= Quadratic integrate and fire =

The quadratic integrate and fire (QIF) model is a biological neuron model that describes action potentials in neurons. In contrast to physiologically accurate but computationally expensive neuron models like the Hodgkin–Huxley model, the QIF model seeks only to produce action potential-like patterns by ignoring the dynamics of transmembrane currents and ion channels. Thus, the QIF model is computationally efficient and has found ubiquitous use in computational neuroscience. The QIF model is related to the Ermentrout–Kopell canonical "theta" model via a change of variables.

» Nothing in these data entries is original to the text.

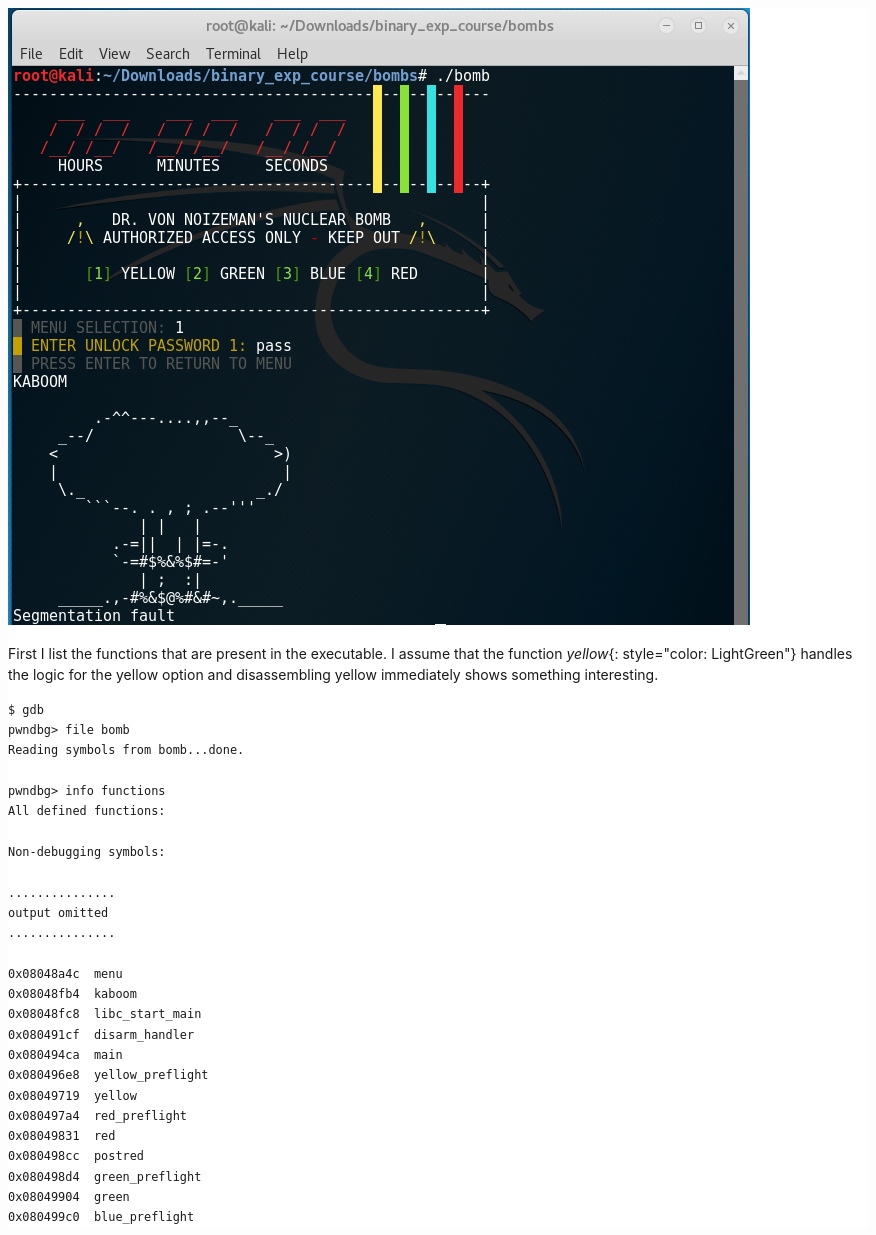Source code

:![bomb_yellow_1](/images/basic_reverse_engineering/bomb_yellow_1.png)

First I list the functions that are present in the executable. I assume that the function *yellow*{: style="color: LightGreen"} handles the logic for the yellow option and disassembling yellow immediately shows something interesting.

```
$ gdb
pwndbg> file bomb
Reading symbols from bomb...done.

pwndbg> info functions 
All defined functions:

Non-debugging symbols:

...............
output omitted
...............

0x08048a4c  menu
0x08048fb4  kaboom
0x08048fc8  libc_start_main
0x080491cf  disarm_handler
0x080494ca  main
0x080496e8  yellow_preflight
0x08049719  yellow
0x080497a4  red_preflight
0x08049831  red
0x080498cc  postred
0x080498d4  green_preflight
0x08049904  green
0x080499c0  blue_preflight
```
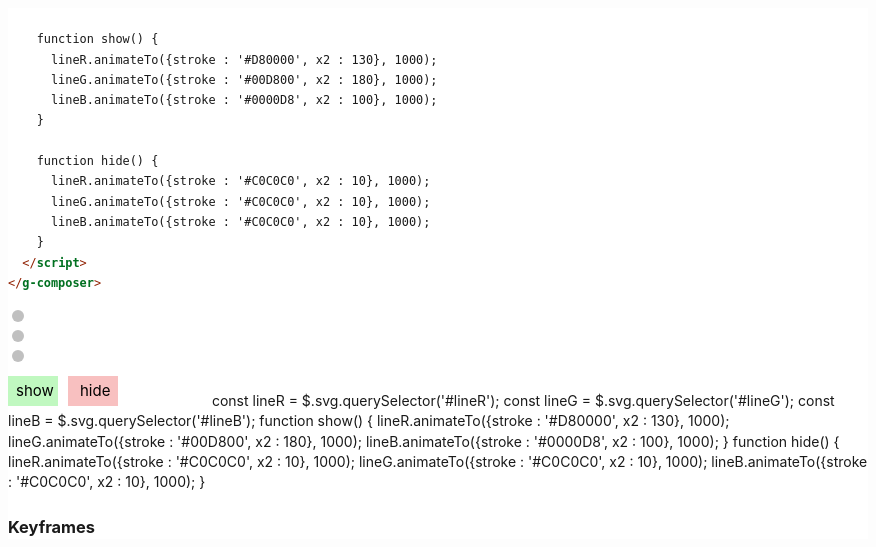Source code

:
 ```html

    function show() {
      lineR.animateTo({stroke : '#D80000', x2 : 130}, 1000);
      lineG.animateTo({stroke : '#00D800', x2 : 180}, 1000);
      lineB.animateTo({stroke : '#0000D8', x2 : 100}, 1000);
    }

    function hide() {
      lineR.animateTo({stroke : '#C0C0C0', x2 : 10}, 1000);
      lineG.animateTo({stroke : '#C0C0C0', x2 : 10}, 1000);
      lineB.animateTo({stroke : '#C0C0C0', x2 : 10}, 1000);
    }
  </script>
</g-composer>
```

<g-composer>
  <svg viewBox="0 0 200 100" width="200" height="100">
    <g stroke-width="12" stroke-linecap="round">
      <line id="lineR" stroke="#C0C0C0" x1="10" x2="10" y1="10" y2="10"/>
      <line id="lineG" stroke="#C0C0C0" x1="10" x2="10" y1="30" y2="30"/>
      <line id="lineB" stroke="#C0C0C0" x1="10" x2="10" y1="50" y2="50"/>
    </g>
    <g id="run" style="cursor: pointer; font-size: 15px;" g-on:click="show">
       <rect x="0" y="70" width="50" height="30" fill="#C0F8C0"/>
       <text x="8" y="90">show</text>
    </g>
    <g id="run" style="cursor: pointer; font-size: 15px;" g-on:click="hide">
       <rect x="60" y="70" width="50" height="30" fill="#F8C0C0"/>
       <text x="72" y="90">hide</text>
    </g>
  </svg>
  <g-script type="methods">
    const lineR = $.svg.querySelector('#lineR');
    const lineG = $.svg.querySelector('#lineG');
    const lineB = $.svg.querySelector('#lineB');
    function show() {
       lineR.animateTo({stroke : '#D80000', x2 : 130}, 1000);
       lineG.animateTo({stroke : '#00D800', x2 : 180}, 1000);
       lineB.animateTo({stroke : '#0000D8', x2 : 100}, 1000);
    }
    function hide() {
       lineR.animateTo({stroke : '#C0C0C0', x2 : 10}, 1000);
       lineG.animateTo({stroke : '#C0C0C0', x2 : 10}, 1000);
       lineB.animateTo({stroke : '#C0C0C0', x2 : 10}, 1000);
    }
  </g-script>
</g-composer>

### Keyframes
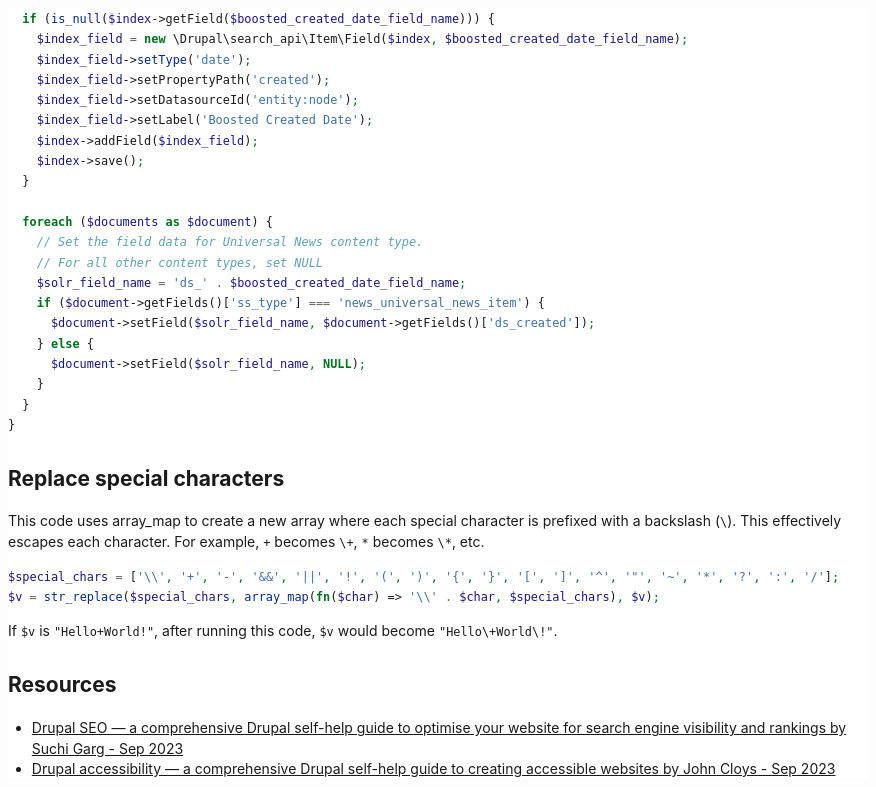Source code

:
 ```php
  if (is_null($index->getField($boosted_created_date_field_name))) {
    $index_field = new \Drupal\search_api\Item\Field($index, $boosted_created_date_field_name);
    $index_field->setType('date');
    $index_field->setPropertyPath('created');
    $index_field->setDatasourceId('entity:node');
    $index_field->setLabel('Boosted Created Date');
    $index->addField($index_field);
    $index->save();
  }

  foreach ($documents as $document) {
    // Set the field data for Universal News content type.
    // For all other content types, set NULL
    $solr_field_name = 'ds_' . $boosted_created_date_field_name;
    if ($document->getFields()['ss_type'] === 'news_universal_news_item') {
      $document->setField($solr_field_name, $document->getFields()['ds_created']);
    } else {
      $document->setField($solr_field_name, NULL);
    }
  }
}
```


## Replace special characters

This code uses array_map to create a new array where each special character is prefixed with a backslash (`\`). This effectively escapes each character. For example, `+` becomes `\+`, `*` becomes `\*`, etc.

```php
$special_chars = ['\\', '+', '-', '&&', '||', '!', '(', ')', '{', '}', '[', ']', '^', '"', '~', '*', '?', ':', '/'];
$v = str_replace($special_chars, array_map(fn($char) => '\\' . $char, $special_chars), $v);
```

If `$v` is `"Hello+World!"`, after running this code, `$v` would become `"Hello\+World\!"`.



## Resources

- [Drupal SEO — a comprehensive Drupal self-help guide to optimise your website for search engine visibility and rankings by Suchi Garg - Sep 2023](https://salsa.digital/insights/drupal-seo-comprehensive-drupal-self-help-guide-optimise-your-website-search-engine)
- [Drupal accessibility — a comprehensive Drupal self-help guide to creating accessible websites by John Cloys -  Sep 2023](https://salsa.digital/insights/drupal-accessibility-comprehensive-drupal-self-help-guide-creating-accessible-websites)
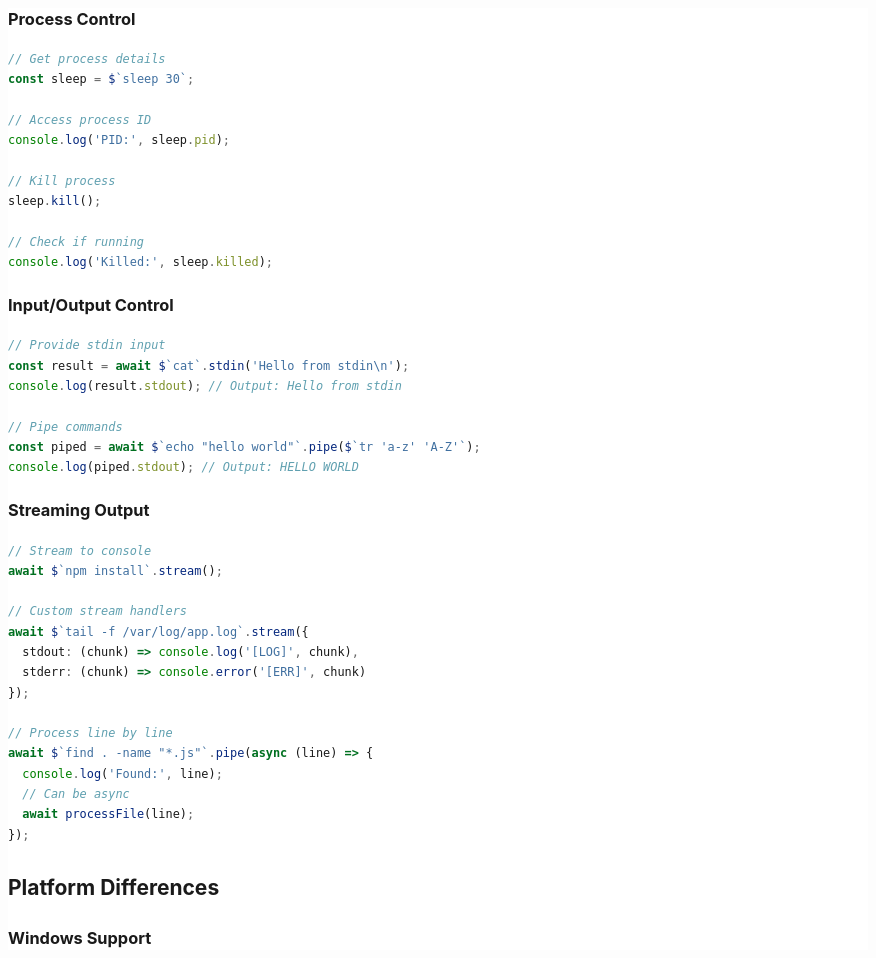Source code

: ### Process Control

```typescript
// Get process details
const sleep = $`sleep 30`;

// Access process ID
console.log('PID:', sleep.pid);

// Kill process
sleep.kill();

// Check if running
console.log('Killed:', sleep.killed);
```

### Input/Output Control

```typescript
// Provide stdin input
const result = await $`cat`.stdin('Hello from stdin\n');
console.log(result.stdout); // Output: Hello from stdin

// Pipe commands
const piped = await $`echo "hello world"`.pipe($`tr 'a-z' 'A-Z'`);
console.log(piped.stdout); // Output: HELLO WORLD
```

### Streaming Output

```typescript
// Stream to console
await $`npm install`.stream();

// Custom stream handlers
await $`tail -f /var/log/app.log`.stream({
  stdout: (chunk) => console.log('[LOG]', chunk),
  stderr: (chunk) => console.error('[ERR]', chunk)
});

// Process line by line
await $`find . -name "*.js"`.pipe(async (line) => {
  console.log('Found:', line);
  // Can be async
  await processFile(line);
});
```

## Platform Differences

### Windows Support
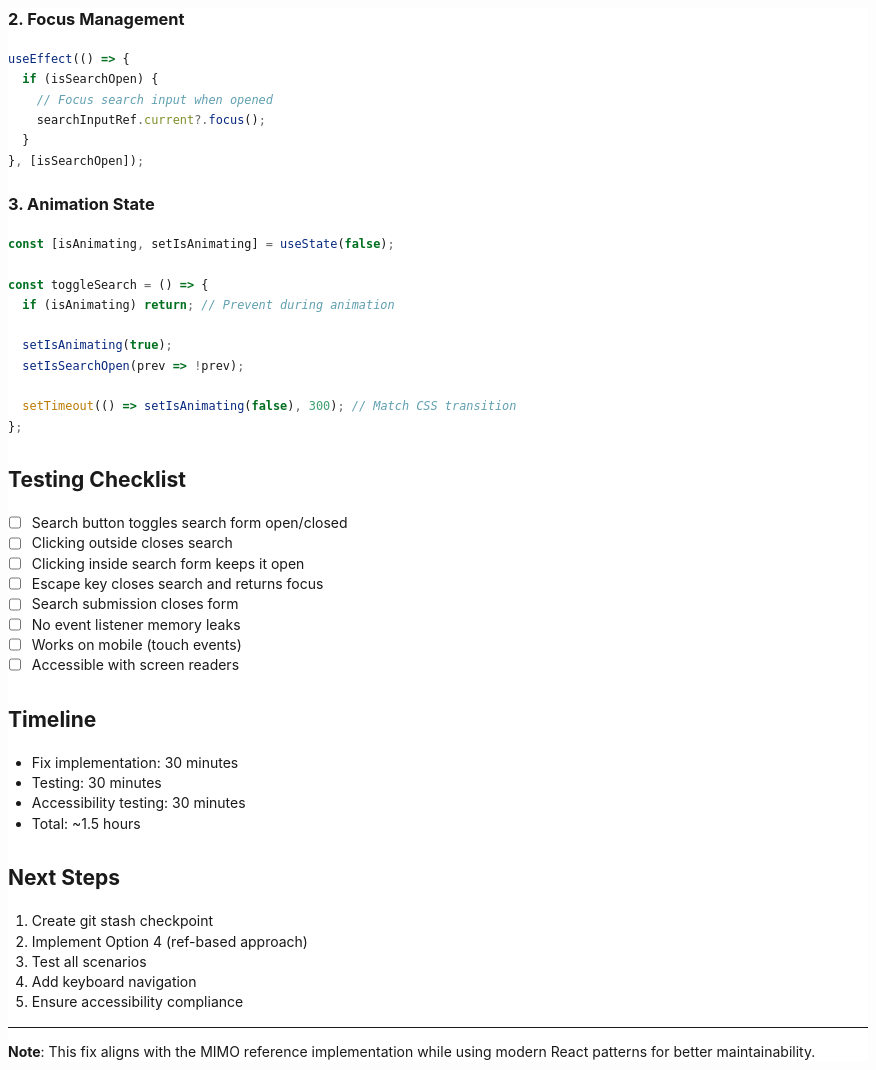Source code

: ### 2. Focus Management
```typescript
useEffect(() => {
  if (isSearchOpen) {
    // Focus search input when opened
    searchInputRef.current?.focus();
  }
}, [isSearchOpen]);
```

### 3. Animation State
```typescript
const [isAnimating, setIsAnimating] = useState(false);

const toggleSearch = () => {
  if (isAnimating) return; // Prevent during animation
  
  setIsAnimating(true);
  setIsSearchOpen(prev => !prev);
  
  setTimeout(() => setIsAnimating(false), 300); // Match CSS transition
};
```

## Testing Checklist

- [ ] Search button toggles search form open/closed
- [ ] Clicking outside closes search
- [ ] Clicking inside search form keeps it open
- [ ] Escape key closes search and returns focus
- [ ] Search submission closes form
- [ ] No event listener memory leaks
- [ ] Works on mobile (touch events)
- [ ] Accessible with screen readers

## Timeline

- Fix implementation: 30 minutes
- Testing: 30 minutes
- Accessibility testing: 30 minutes
- Total: ~1.5 hours

## Next Steps

1. Create git stash checkpoint
2. Implement Option 4 (ref-based approach)
3. Test all scenarios
4. Add keyboard navigation
5. Ensure accessibility compliance

---

**Note**: This fix aligns with the MIMO reference implementation while using modern React patterns for better maintainability.
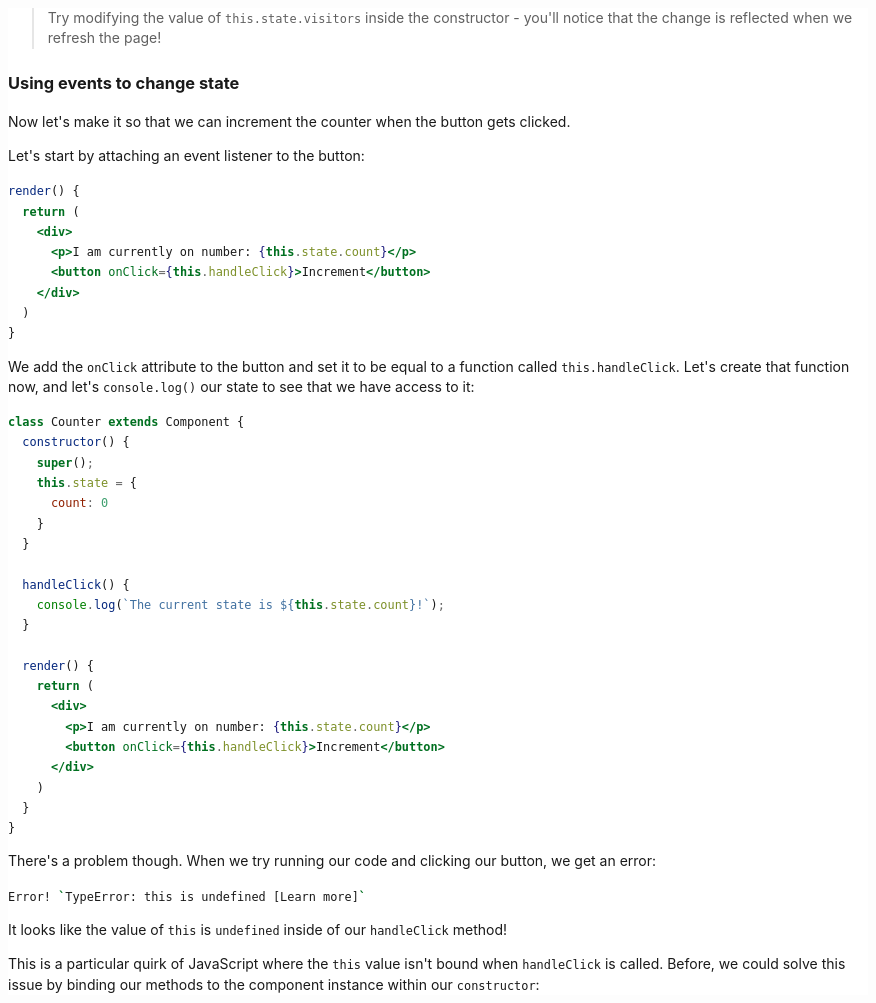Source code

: > Try modifying the value of `this.state.visitors` inside the constructor - you'll notice that the change is reflected when we refresh the page!

### Using events to change state
Now let's make it so that we can increment the counter when the button gets clicked.

Let's start by attaching an event listener to the button:

```jsx
render() {
  return (
    <div>
      <p>I am currently on number: {this.state.count}</p>
      <button onClick={this.handleClick}>Increment</button>
    </div>
  )
}
```

We add the `onClick` attribute to the button and set it to be equal to a function called `this.handleClick`. Let's create that function now, and let's `console.log()` our state to see that we have access to it:

```jsx
class Counter extends Component {
  constructor() {
    super();
    this.state = {
      count: 0
    }
  }

  handleClick() {
    console.log(`The current state is ${this.state.count}!`);
  }

  render() {
    return (
      <div>
        <p>I am currently on number: {this.state.count}</p>
        <button onClick={this.handleClick}>Increment</button>
      </div>
    )
  }
}
```

There's a problem though. When we try running our code and clicking our button, we get an error:

```bash
Error! `TypeError: this is undefined [Learn more]`
```

It looks like the value of `this` is `undefined` inside of our `handleClick` method!

This is a particular quirk of JavaScript where the `this` value isn't bound when `handleClick` is called. Before, we could solve this issue by binding our methods to the component instance within our `constructor`:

An idealized model of neural spiking is given by the autonomous differential equation,

 $\frac{dx}{dt} = x^2 + I$

where $x$ represents the membrane voltage and $I\geq 0$ represents an input current. A solution to this differential equation is the function,

 $x(t) = \sqrt{I} \tan(\sqrt{I} t + c_0),$

where $c_0$ is an arbitrary shift dependent on the initial condition $x(0)$ (specifically by the formula $c_0 = \arctan(x(0)/\sqrt{I})$). This solution "blows up" in finite time, namely at $t=n\pi/(2\sqrt{I})-c_0$ for all $n \in\mathbb{N}$, which resembles the rhythmic action potentials generated by neurons stimulated by some input current. Thus a "spike" is said to have occurred when the solution reaches positive infinity. Just after this point in time, the solution resets to negative infinity by definition.

When implementing this model in a numerical simulation, a threshold crossing value ($V_t$) and a reset value ($V_r$) is assigned, so that when the solution rises above the threshold, $x(t) \geq V_t$, the solution is immediately reset to $V_r$.

The above equation is directly related to an alternative form of the QIF model,

 $\frac{dv}{dt} = -\frac{v(1-v)}{\tau_m} + I$,

where $\tau_m$ is the membrane time constant.